La divina Anna Netrebko non ha convinto fino in fondo


Una ghigliottina per due

«Andrea Chénier» di Umberto Giordano inaugura la stagione lirica al Teatro alla Scala
/ 18.12.2017
di Sabrina Faller

Ah, la rivoluzione! Avvolta da romantico afflato, è tema prediletto in letteratura, sia essa sfondo di amorose vicende o luogo da cui scaturiscono personaggi fiammeggianti e smaniosi di protagonismo politico. Questo Andrea Chénier che vediamo alla Scala, nato dalla penna del compositore Umberto Giordano e del librettista Luigi Illica, rappresentato la prima volta nel 1896 proprio alla Scala, nasce da una biografia reale: André Chénier è vissuto davvero poco più di un secolo prima dell’opera che lo celebra, è stato poeta appassionato e a trentun anni se l’è portato via la ghigliottina con l’accusa di crimini contro lo Stato, lui che nel difficile momento chiamato Terrore tentava una via politica alla moderazione – la monarchia costituzionale – e aveva addirittura gioito per l’assassinio di Marat.

Rileggiamo i suoi versi in lingua originale, per esempio quelli di La Jeune Captive, poemetto scritto in prigione per una giovane aristocratica in catene: sono caldi e frementi come la rivoluzione che lo travolse. Nell’opera di Giordano la vicenda corre parallela con quella amorosa, resa più eccitante dalla presenza di un rivale in politica e in amore, Carlo Gérard, a contendere al protagonista le grazie della bella Maddalena. E a ricordarci vagamente un altro, più sanguigno terzetto che di lì a qualche anno invaderà la scena, composto da Tosca, Mario e Scarpia.

Il contrasto tra il mondo frivolo e ricchissimo di un’aristocrazia malata e quello pronto all’esplosione dei miserrimi del terzo stato dà il la alla vicenda e offre spunti interessanti alla regia. Che poi la rivoluzione si possa rappresentare tautologicamente solo mettendo in scena la rivoluzione francese è opinione del regista Mario Martone, che comunque l’ha già allestita in teatro con La morte di Danton di Büchner, mentre sul set del film Noi credevamo si muoveva in pieno Risorgimento. La ghigliottina che uccide i due amanti, com’è noto, è sempre la stessa, e ha attraversato ormai tre spettacoli. È altrettanto noto che Martone non è regista rivoluzionario, è piuttosto un rivisitatore della tradizione, magari liberata da qualche orpello – grazie all’ausilio della sempre rigorosa Margherita Palli, scenografa raffinata ed essenziale, elegante e severa, non a caso amatissima da Luca Ronconi – e restituita viva, pure con qualche splendore.

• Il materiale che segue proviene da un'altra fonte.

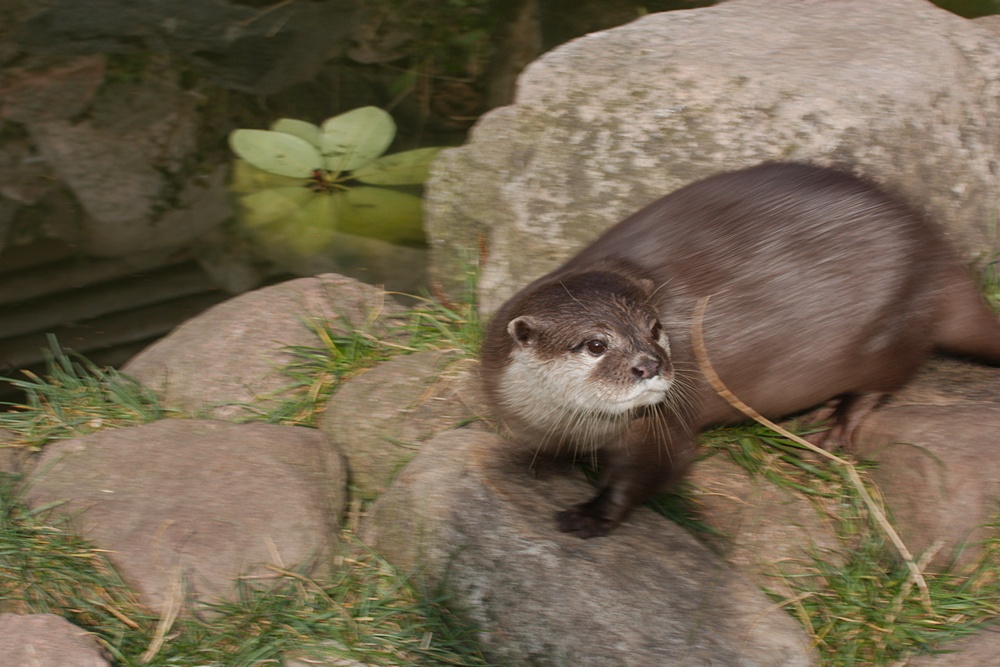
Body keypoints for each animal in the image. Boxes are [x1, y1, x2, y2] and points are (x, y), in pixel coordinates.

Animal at [478, 160, 1000, 536]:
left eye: (655, 326)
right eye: (595, 344)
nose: (649, 364)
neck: (573, 428)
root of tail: (935, 250)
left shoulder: (661, 428)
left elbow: (648, 474)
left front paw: (591, 514)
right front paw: (533, 464)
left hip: (894, 329)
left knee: (889, 378)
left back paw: (834, 427)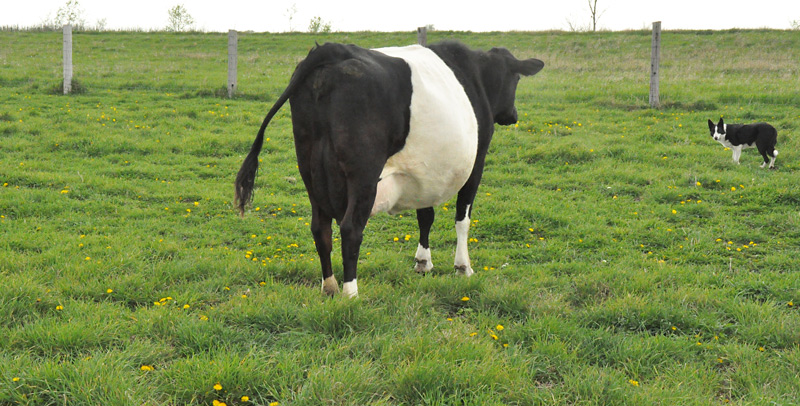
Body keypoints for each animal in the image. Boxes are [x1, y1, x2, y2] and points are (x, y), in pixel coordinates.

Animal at [235, 41, 544, 298]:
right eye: (515, 79)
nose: (513, 115)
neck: (476, 77)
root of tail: (333, 50)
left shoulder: (424, 172)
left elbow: (425, 215)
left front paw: (423, 262)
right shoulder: (477, 161)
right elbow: (462, 218)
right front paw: (463, 267)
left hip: (309, 171)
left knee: (320, 229)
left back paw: (330, 286)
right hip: (364, 175)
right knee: (350, 228)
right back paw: (350, 293)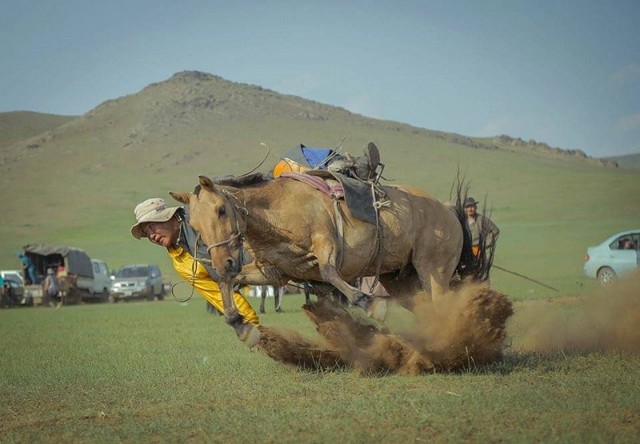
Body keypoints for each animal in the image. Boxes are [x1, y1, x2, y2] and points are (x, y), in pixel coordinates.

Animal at [168, 174, 478, 330]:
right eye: (193, 225)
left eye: (221, 210)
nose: (223, 261)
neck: (276, 213)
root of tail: (447, 208)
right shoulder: (273, 272)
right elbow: (229, 280)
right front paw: (235, 319)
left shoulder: (326, 244)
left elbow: (329, 272)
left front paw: (368, 302)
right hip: (400, 278)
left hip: (433, 271)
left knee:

È una scelta di campo, quella del Teatro alla Scala e del suo sovrintendente Alexander Pereira: mostrare che la tradizione può anche vivere in tempi altrove registicamente estrosi e innovativi. Fastoso e scintillante, tutto specchi altissimi e ori, questo allestimento prorompe nel primo quadro, ma senza eccessi. Il gioco di riflessi affascina, gli ori rilucono, il fragore della caduta prossima è altrettanto percepibile. Poi attraverso il meccanismo girevole inventato da Margherita Palli, che permette il fluire di un’azione ininterrotta, spazio alla rivoluzione francese – stilizzata dalle linee pure della scenografa ticinese – con il suo tricolore, i ponti parigini, i berretti d’epoca. In scena si muove una coppia che fa parlare di sé: marito e moglie nella vita, lei Anna Netrebko (Maddalena) è una star della lirica, lui Yusif Eyvazov, (Andrea Chénier) un tenore azero di grandi speranze.

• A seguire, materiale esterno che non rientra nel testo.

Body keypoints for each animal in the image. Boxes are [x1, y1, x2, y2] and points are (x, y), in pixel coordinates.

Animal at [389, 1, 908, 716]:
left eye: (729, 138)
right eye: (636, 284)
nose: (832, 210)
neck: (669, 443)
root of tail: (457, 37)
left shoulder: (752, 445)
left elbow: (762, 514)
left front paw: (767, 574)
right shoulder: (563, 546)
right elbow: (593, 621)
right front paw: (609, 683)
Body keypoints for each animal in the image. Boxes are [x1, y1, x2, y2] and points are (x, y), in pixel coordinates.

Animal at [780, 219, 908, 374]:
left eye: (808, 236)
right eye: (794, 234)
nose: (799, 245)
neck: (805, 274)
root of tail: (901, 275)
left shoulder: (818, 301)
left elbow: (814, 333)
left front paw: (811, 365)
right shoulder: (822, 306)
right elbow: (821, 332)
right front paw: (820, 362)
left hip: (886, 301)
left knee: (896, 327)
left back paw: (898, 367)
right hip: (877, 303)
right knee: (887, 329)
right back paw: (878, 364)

Critica e pubblico li attendono al varco, soprattutto attendono lui, che di bello sfoggia una curatissima dizione italiana. Il resto è cronaca: l’impegno del debuttante è ampiamente apprezzato, rare ma feroci le stroncature, mentre sui social si scatena la battaglia degli amanti della lirica tra pro e contro. Accanto allo sperduto Eyvazov la magnifica e osannata Netrebko sembra non del tutto a suo agio, la sua Maddalena non avvolge né emoziona come la meravigliosa Giovanna d’Arco di due anni fa. Il baritono Luca Salsi, di cui ben si conoscono le doti interpretative e le gesta «eroiche» (ha cantato due opere in un sol giorno al Met, sostituendo Domingo in Ernani al pomeriggio e interpretando Lord Ashton in Lucia di Lammermoor di Donizetti la sera), è una carta sicura da giocare – epperò non convince del tutto – nel ruolo di Gérard, che ha di recente interpretato con successo a Monaco, insieme alla molto coinvolgente coppia Kaufmann-Harteros.

Ci seduce dal podio Riccardo Chailly, che tiene in pugno la serata, mentre il finale si congela in un’immagine di fredda bellezza, senza lacrime. E tuttavia pubblico e critica sono – siamo – almeno per un attimo conquistati dall’evento: magia del teatro che diventa grande protagonista della scena mediatica per un giorno e per un giorno ci ricorda quanto l’arte – anche e soprattutto quando è dibattuta con passione – sia necessaria per le nostre vite. Andrea Chénier è in scena alla Scala fino al 5 gennaio.